President Trump campaigned hard against the North American Free Trade Agreement, at one point declaring that the tariff-slashing pact with Canada and Mexico, in effect for 23 years, “has been a disaster for our country” and “has to be totally gotten rid of.” On another occasion, he pledged “to immediately renegotiate the terms of that agreement to get a better deal for our workers. And I don’t mean just a little bit better, I mean a lot better.” If our neighbors to the north and south did not agree to renegotiate, Trump said, then he would serve notice of American intent to exit the deal.

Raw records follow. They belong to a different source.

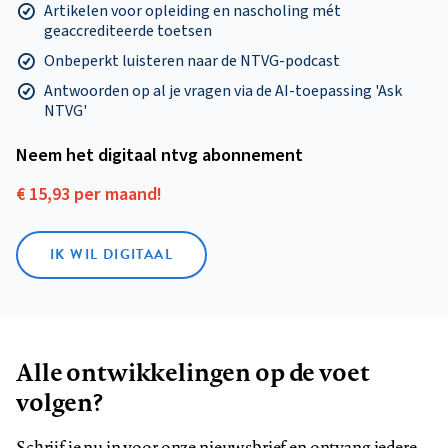
Artikelen voor opleiding en nascholing mét
geaccrediteerde toetsen
Onbeperkt luisteren naar de NTVG-podcast
Antwoorden op al je vragen via de AI-toepassing 'Ask
NTVG'
Neem het digitaal ntvg abonnement
€ 15,93 per maand!
IK WIL DIGITAAL
Alle ontwikkelingen op de voet
volgen?
Schrijf je nu in voor onze nieuwsbrief en ontvang iedere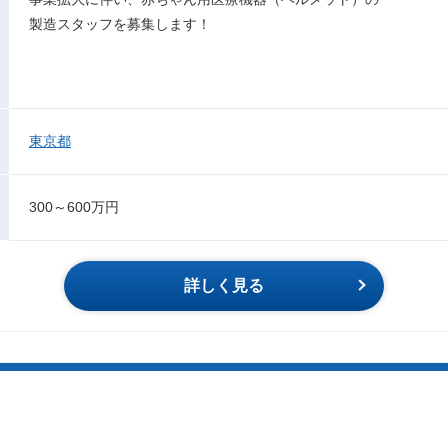
製造スタッフを募集します！
東京都
300～600万円
詳しく見る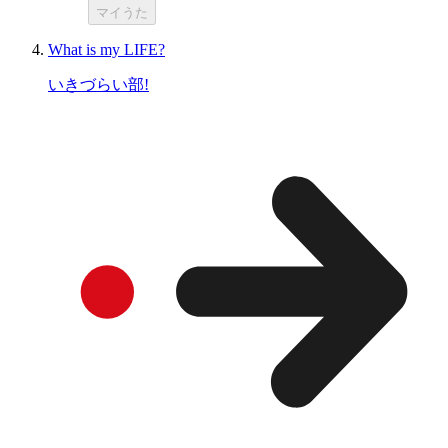
マイうた
What is my LIFE?
いきづらい部!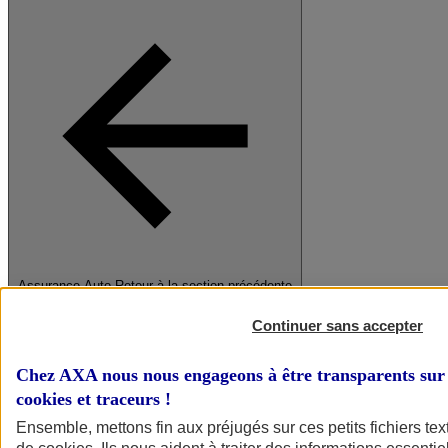
Assurance Auto
Retour à la section précédente
Fermer le menu principal
Continuer sans accepter
Chez AXA nous nous engageons à être transparents sur 
cookies et traceurs
!
Ensemble, mettons fin aux préjugés sur ces petits fichiers te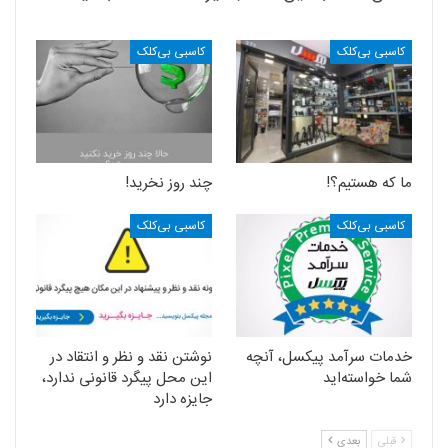
کاسبی بی‌کلک
کاسبی بی‌کلک
ما که هستیم؟!
چند روز نخرید!
کاسبی بی‌کلک
کاسبی بی‌کلک
خدمات سرآمد پیکسل، آنچه
نوشتن نقد و نظر و انتقاد در
شما خواسته‌اید
این محل پیگرد قانونی ندارد،
جایزه دارد
قبلی
بعدی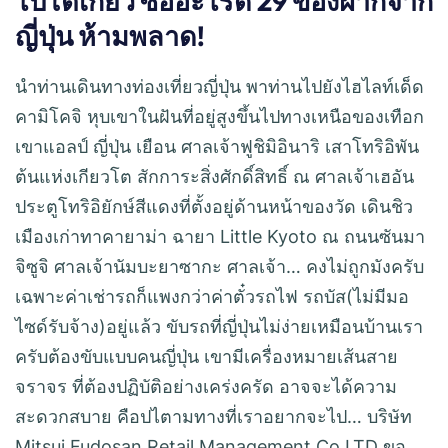
ไปโตเกียว ซื้ออะไรดี 29 ของฝากจาก
ญี่ปุ่น ห้ามพลาด!
นำท่านเดินทางท่องเที่ยวญี่ปุ่น พาท่านไปยังไฮไลท์เด็ด
คามิโคจิ หุบเขาในฝันที่อยู่สูงขึ้นไปทางเหนือของเทือก
เขาแอลป์ ญี่ปุ่น เยือน ศาลเจ้าฟูชิมิอินาริ เสาโทริอิพัน
ต้นแห่งเกียวโต สักการะสิ่งศักดิ์สิทธิ์ ณ ศาลเจ้าเฮอัน
ประตูโทริอิยักษ์สีแดงที่ตั้งอยู่ด้านหน้าของวัด เดินชิว
เมืองเก่าทาคายาม่า ฉายา Little Kyoto ณ ถนนซันมา
จิซูจิ ศาลเจ้านัมบะยาซากะ ศาลเจ้า… คงไม่ถูกมังครับ
เฉพาะค่าเช่ารถก็แพงกว่าค่าตั๋วรถไฟ รถบัส(ไม่มีมอ
ไซด์รับจ้าง)อยู่แล้ว ขับรถที่ญี่ปุ่นไม่ง่ายเหมือนบ้านเรา
ครับต้องขับแบบคนญี่ปุ่น เขามีเครื่องหมายเส้นสาย
จราจร ที่ต้องปฏิบัติอย่างเคร่งครัด อาจจะได้ความ
สะดวกสบาย คือปไตามทางที่เราอยากจะไป… บริษัท
Mitsui Fudosan Retail Management Co.LTD ขอ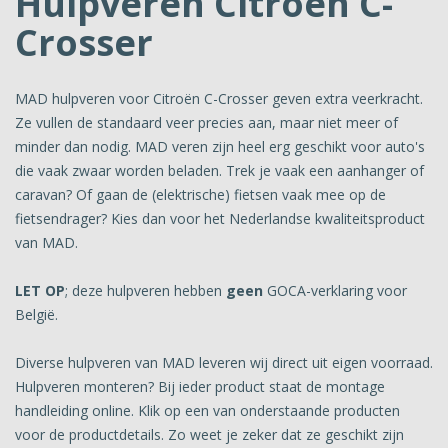
Hulpveren Citroën C-
Crosser
MAD hulpveren voor Citroën C-Crosser geven extra veerkracht.
Ze vullen de standaard veer precies aan, maar niet meer of
minder dan nodig. MAD veren zijn heel erg geschikt voor auto's
die vaak zwaar worden beladen. Trek je vaak een aanhanger of
caravan? Of gaan de (elektrische) fietsen vaak mee op de
fietsendrager? Kies dan voor het Nederlandse kwaliteitsproduct
van MAD.
LET OP
; deze hulpveren hebben
geen
GOCA-verklaring voor
België.
Diverse hulpveren van MAD leveren wij direct uit eigen voorraad.
Hulpveren monteren? Bij ieder product staat de montage
handleiding online. Klik op een van onderstaande producten
voor de productdetails. Zo weet je zeker dat ze geschikt zijn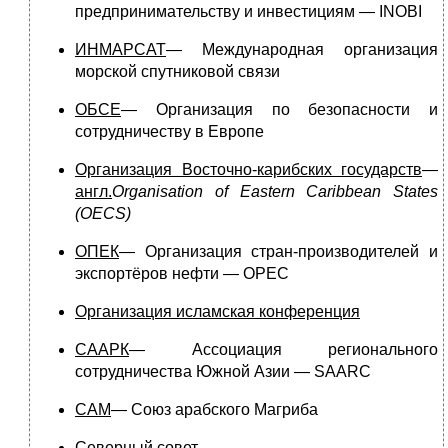
предпринимательству и инвестициям — INOBI
ИНМАРСАТ
— Международная организация
морской спутниковой связи
ОБСЕ
— Организация по безопасности и
сотрудничеству в Европе
Организация Восточно-карибских государств
—
англ.
Organisation of Eastern Caribbean States
(OECS)
ОПЕК
— Организация стран-производителей и
экспортёров нефти — OPEC
Организация исламская конференция
СААРК
— Ассоциация регионального
сотрудничества Южной Азии — SAARC
САМ
— Союз арабского Магриба
Северный совет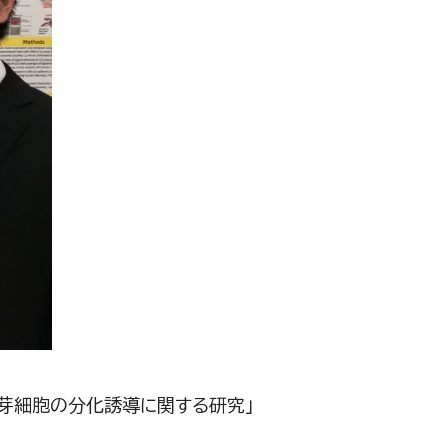
骨芽細胞の分化誘導に関する研究」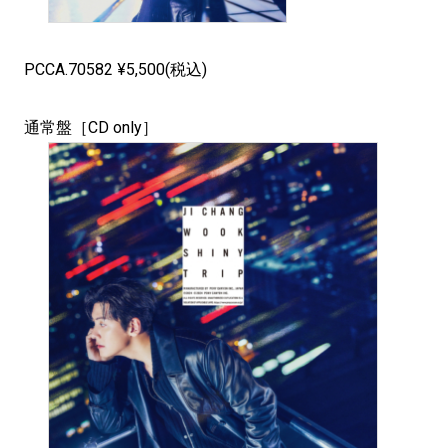
PCCA.70582 ¥5,500(税込)
通常盤［CD only］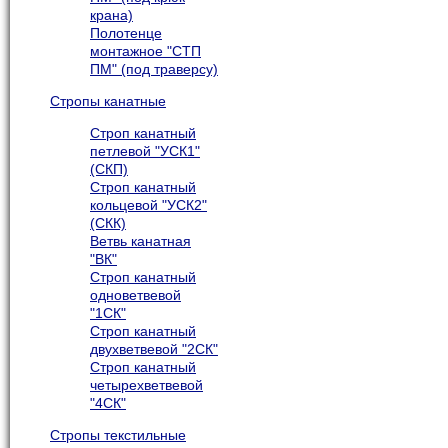
крана)
Полотенце
монтажное "СТП
ПМ" (под траверсу)
Стропы канатные
Строп канатный
петлевой "УСК1"
(СКП)
Строп канатный
кольцевой "УСК2"
(СКК)
Ветвь канатная
"ВК"
Строп канатный
одноветвевой
"1СК"
Строп канатный
двухветвевой "2СК"
Строп канатный
четырехветвевой
"4СК"
Стропы текстильные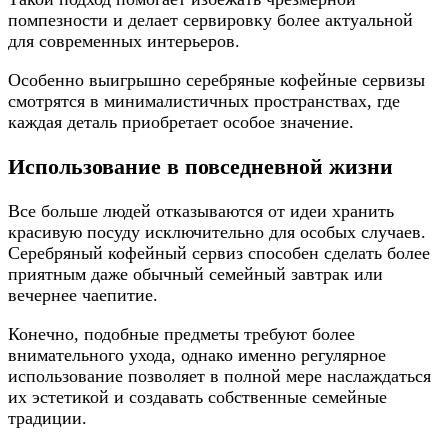
помпезности и делает сервировку более актуальной
для современных интерьеров.
Особенно выигрышно серебряные кофейные сервизы
смотрятся в минималистичных пространствах, где
каждая деталь приобретает особое значение.
Использование в повседневной жизни
Все больше людей отказываются от идеи хранить
красивую посуду исключительно для особых случаев.
Серебряный кофейный сервиз способен сделать более
приятным даже обычный семейный завтрак или
вечернее чаепитие.
Конечно, подобные предметы требуют более
внимательного ухода, однако именно регулярное
использование позволяет в полной мере наслаждаться
их эстетикой и создавать собственные семейные
традиции.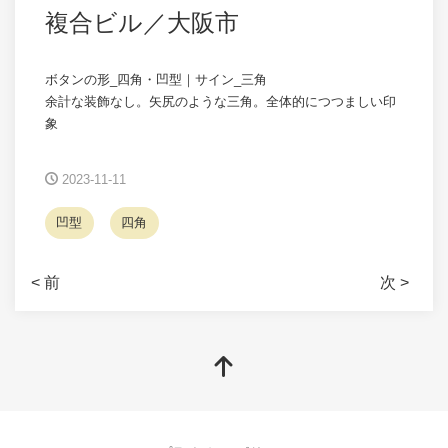
複合ビル／大阪市
ボタンの形_四角・凹型｜サイン_三角
余計な装飾なし。矢尻のような三角。全体的につつましい印
象
2023-11-11
凹型
四角
< 前
次 >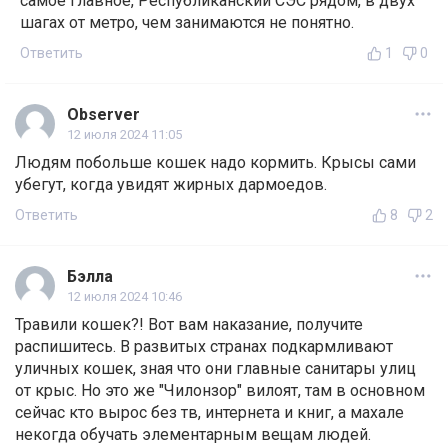
самое главное, Республиканский СЭС рядом, в двух
шагах от метро, чем занимаются не понятно.
Ответить
1
0
Observer
12 июля 2024 11:05
Людям побольше кошек надо кормить. Крысы сами
убегут, когда увидят жирных дармоедов.
Ответить
8
2
Бэлла
12 июля 2024 10:46
Травили кошек?! Вот вам наказание, получите
распишитесь. В развитых странах подкармливают
уличных кошек, зная что они главные санитары улиц
от крыс. Но это же "Чилонзор" вилоят, там в основном
сейчас кто вырос без тв, интернета и книг, а махале
некогда обучать элементарным вещам людей.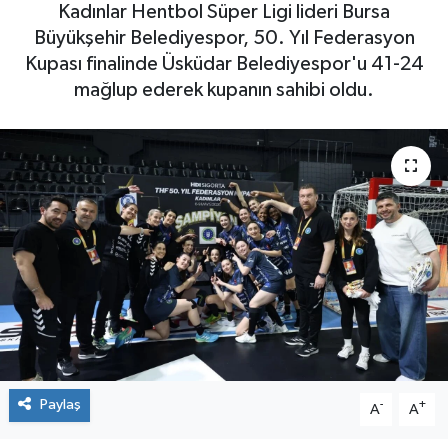
Kadınlar Hentbol Süper Ligi lideri Bursa
Büyükşehir Belediyespor, 50. Yıl Federasyon
Kupası finalinde Üsküdar Belediyespor'u 41-24
mağlup ederek kupanın sahibi oldu.
Paylaş
-
+
A
A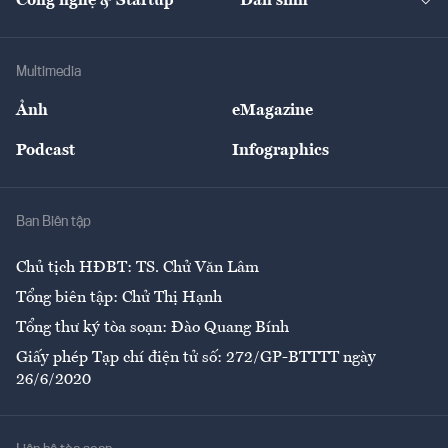
Công nghệ & Startup
Dân sinh
Tư vấn
Nông sản
Doanh nhân
Tư vấn Tiêu & Dùng
Infographics
Hạ tầng
Sức khỏe
Khung pháp lý
Doanh nghiệp
Địa phương
Thị trường
Bảo hiểm
Multimedia
Sự kiện
Nhân lực
Ảnh
eMagazine
Đẹp +
An sinh
Podcast
Infographics
Giải trí
Y tế
Nhà
Ban Biên tập
Ẩm thực
Chủ tịch HĐBT: TS. Chử Văn Lâm
Tổng biên tập: Chử Thị Hạnh
Tổng thư ký tòa soạn: Đào Quang Bính
Giấy phép Tạp chí điện tử số: 272/GP-BTTTT ngày
26/6/2020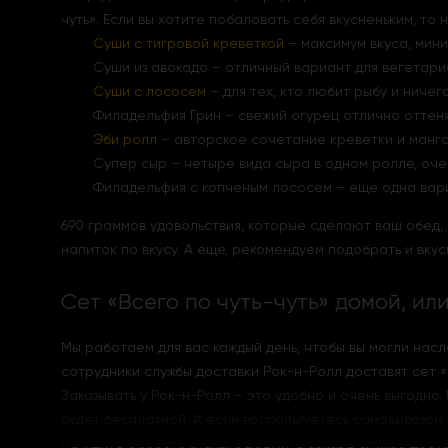
чуть
»
. Если вы хотите побаловать себя вкусненьким, то
Суши с тигровой креветкой
– максимум вкуса, мин
Суши из авокадо – отличный вариант для вегетари
Суши с лососем
– для тех, кто любит рыбу и ничег
Филадельфия Грин – свежий огурец отлично оттен
Эби ролл
– авторское сочетание креветки и манго
Супер сыр – четыре вида сыра в одном ролле, очен
Филадельфия с копченым лососем – еще одна вари
690 граммов удовольствия, которые сделают ваш обед, и
напиток по вкусу. А еще, рекомендуем подобрать и вку
Сет
«
Всего по чуть-чуть
»
домой, или
Мы работаем для вас каждый день, чтобы вы могли нас
сотрудники службы доставки Рок-н-Ролл доставят сет
«
Заказывать у Рок-н-Ролл – это удобно и очень выгодно. 
будет бесплатной. А если воспользуетесь самовывозом,
Не ждите особого знака, оформите заказ в службе дост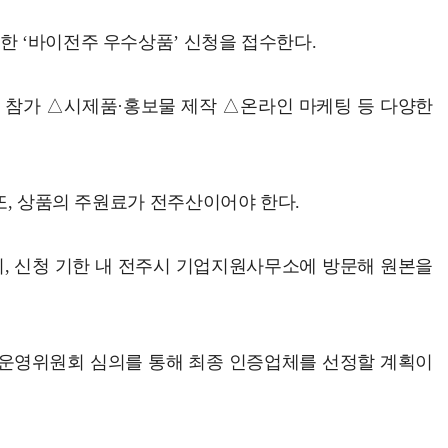
한 ‘바이전주 우수상품’ 신청을 접수한다.
 참가 △시제품·홍보물 제작 △온라인 마케팅 등 다양한
또, 상품의 주원료가 전주산이어야 한다.
한 뒤, 신청 기한 내 전주시 기업지원사무소에 방문해 원본을
운영위원회 심의를 통해 최종 인증업체를 선정할 계획이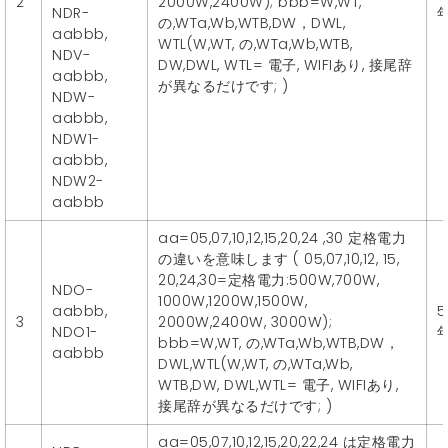
2
2000W,2400W); bbb=W,WT,
NDR-
の,WTa,Wb,WTB,DW，DWL,
aabbb,
WTL(W,WT, の,WTa,Wb,WTB,
NDV-
DW,DWL, WTL= 電子, WIFIあり, 接尾辞
aabbb,
が異なるだけです; )
NDW-
aabbb,
NDW1-
aabbb,
NDW2-
aabbb
aa=05,07,10,12,15,20,24 ,30 定格電力
の違いを意味します ( 05,07,10,12, 15,
20,24,30=定格電力:500W,700W,
NDO-
1000W,1200W,1500W,
aabbb,
5
3
2000W,2400W, 3000W);
NDO1-
bbb=W,WT, の,WTa,Wb,WTB,DW，
aabbb
DWL,WTL(W,WT, の,WTa,Wb,
WTB,DW, DWL,WTL= 電子, WIFIあり,
接尾辞が異なるだけです; )
aa=05,07,10,12,15,20,22,24 は定格電力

Now that his administration has revealed its draft NAFTA agenda, in the form of a letter to Congress from the acting U.S. trade representative, it would appear that Trump’s bark had little relationship to his bite. In tone, the document is conciliatory. Its preamble takes note of the extensive trading relationships that have flowered under NAFTA, and speaks of the great “potential . . . benefit” to the United States of “improving” it. In substance, it is conventional: a list of implicit but clear allusions to long-standing U.S. concerns such as domestic-content rules for the North American motor vehicle industry and Canada’s protection of its dairy farms.

Indeed, the president’s hostile and bombastic rhetoric – especially toward Mexico – has probably made it more difficult for the NAFTA countries to deal with the United States, when the talks do commence some months from now. Trump’s vilification of NAFTA may set a record for being simultaneously inflammatory and – we now know – hollow.